** Work task **
From the data below, return the exact lines starting at the line containing "(792, 392) = (748, 203): potted" and ending at the line containing "(819, 394) = (627, 223): speaker", both included, and nothing else.

(Items listed in a dataset)
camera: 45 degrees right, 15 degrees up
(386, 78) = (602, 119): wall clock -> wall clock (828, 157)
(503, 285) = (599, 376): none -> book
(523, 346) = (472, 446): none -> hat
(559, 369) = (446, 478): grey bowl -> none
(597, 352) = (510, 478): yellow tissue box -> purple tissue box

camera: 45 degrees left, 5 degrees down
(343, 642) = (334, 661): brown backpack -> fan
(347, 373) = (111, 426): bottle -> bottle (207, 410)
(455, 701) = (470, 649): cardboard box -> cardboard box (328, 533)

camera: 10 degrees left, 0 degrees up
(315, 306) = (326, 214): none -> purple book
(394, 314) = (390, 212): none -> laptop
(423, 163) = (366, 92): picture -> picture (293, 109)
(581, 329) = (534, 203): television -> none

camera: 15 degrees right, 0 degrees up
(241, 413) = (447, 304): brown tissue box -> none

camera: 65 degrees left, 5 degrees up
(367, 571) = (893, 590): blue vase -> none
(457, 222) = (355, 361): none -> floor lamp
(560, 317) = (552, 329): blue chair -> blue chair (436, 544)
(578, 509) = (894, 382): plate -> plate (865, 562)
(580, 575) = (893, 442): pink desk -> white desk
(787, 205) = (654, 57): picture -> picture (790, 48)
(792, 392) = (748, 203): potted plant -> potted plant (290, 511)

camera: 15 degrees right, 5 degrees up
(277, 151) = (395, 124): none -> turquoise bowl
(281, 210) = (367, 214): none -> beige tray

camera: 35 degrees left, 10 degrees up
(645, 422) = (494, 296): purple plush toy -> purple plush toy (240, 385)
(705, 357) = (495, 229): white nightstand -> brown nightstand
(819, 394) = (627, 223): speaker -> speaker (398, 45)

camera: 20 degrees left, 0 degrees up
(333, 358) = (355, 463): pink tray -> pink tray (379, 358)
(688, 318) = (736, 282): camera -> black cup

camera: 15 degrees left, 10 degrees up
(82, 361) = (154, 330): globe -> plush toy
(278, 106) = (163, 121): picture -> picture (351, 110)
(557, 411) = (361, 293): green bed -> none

** Output for this exercise **
(792, 392) = (748, 203): potted plant -> potted plant (290, 511)

camera: 15 degrees right, 5 degrees up
(277, 151) = (395, 124): none -> turquoise bowl
(281, 210) = (367, 214): none -> beige tray

camera: 35 degrees left, 10 degrees up
(645, 422) = (494, 296): purple plush toy -> purple plush toy (240, 385)
(705, 357) = (495, 229): white nightstand -> brown nightstand
(819, 394) = (627, 223): speaker -> speaker (398, 45)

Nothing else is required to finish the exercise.